Moules marinières is a classic French mussel dish.  This time I wanted to serve the mussels on a vegetable bed. Prepare first the vegetable bed and keep warm in a large sauté pan under lid while you cook the mussels marinière style.

2 servings

For the vegetable bed:
1 shallot, chopped
1 clove garlic, minced
2 tbsp. olive oil
2 carrots, sliced
1 medium sweet potato, peeled and chopped
½ fennel, sliced
A handful of spinach leaves
75 ml white wine
½ tsp. dried Provençal herbs
Freshly ground black pepper

Warm the olive oil in a sauté pan over medium heat and start sautéing the shallot and garlic.

Slice the carrots and microwave with a little water for about 4 minutes until soft. Add to the sauté pan. Peel and chop the sweet potato. Microwave with a little water for about 4 minutes until soft and add to the pan. Slice the fennel and microwave with a little water for about 4 minutes, the add to the pan. Add the white wine, Provençal herbs, black pepper, and the spinach. Reduce the heat and cover. The spinach will be wilted while you cook the mussels. When the spinach is wilted reduce the heat to very low just to keep the vegetable warm under lid.

For the mussels:
About 1- 1,4 kg mussels (they often come in 1,4 kg packages prewashed)
1 shallot, chopped
1 clove garlic, minced
1 tbsp. olive oil
75 ml white wine
Freshly ground black pepper
Chopped parsley

In a large heavy casserole, warm the olive oil over medium heat and sauté the shallot and garlic for about 5 minutes.

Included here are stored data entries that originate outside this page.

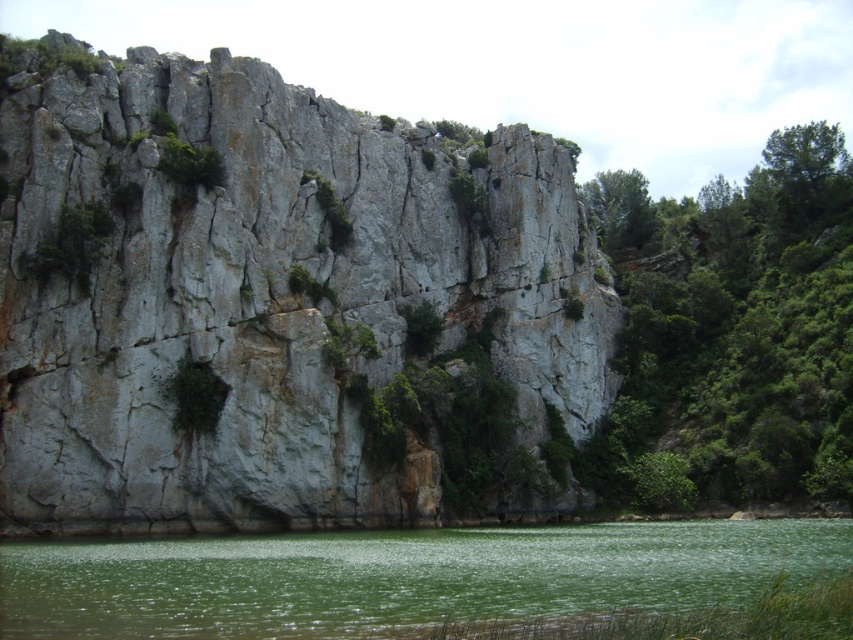
Measure the distance between gray rough rock face at center and camera.

gray rough rock face at center and camera are 236.87 feet apart.

From the picture: Can you confirm if gray rough rock face at center is positioned below green leafy tree at upper center?

Yes, gray rough rock face at center is below green leafy tree at upper center.

Find the location of a particular element. This screenshot has height=640, width=853. gray rough rock face at center is located at coordinates (280, 307).

Which is more to the right, green smooth water at lower center or green leafy tree at upper center?

From the viewer's perspective, green leafy tree at upper center appears more on the right side.

Does green smooth water at lower center have a smaller size compared to green leafy tree at upper center?

Correct, green smooth water at lower center occupies less space than green leafy tree at upper center.

Which is behind, point (764, 572) or point (602, 208)?

The point (602, 208) is more distant.

Locate an element on the screen. This screenshot has width=853, height=640. green smooth water at lower center is located at coordinates coord(399,577).

Is gray rough rock face at center shorter than green mossy rock at center?

Incorrect, gray rough rock face at center's height does not fall short of green mossy rock at center's.

Which is more to the right, gray rough rock face at center or green mossy rock at center?

gray rough rock face at center

Who is more distant from viewer, (x=564, y=154) or (x=339, y=204)?

The point (x=564, y=154) is behind.

This screenshot has width=853, height=640. In order to click on gray rough rock face at center in this screenshot , I will do `click(280, 307)`.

Pour the mussels in a large bowl with water and check that they are all closed and that the shells are not damaged. Add the white wine and black pepper to the casserole and turn the heat higher. Add the mussels and cover. The mussels take about 4 minutes to be cooked after steam has started to form in the casserole. Stir the mussels a couple of times. Cook until all the shells have opened, the add the parsley.

Divide the vegetable sauté on large, deep plates. Add about half of the mussels on top. Keep the rest of the mussels in the casserole under lid and divide for the second helping.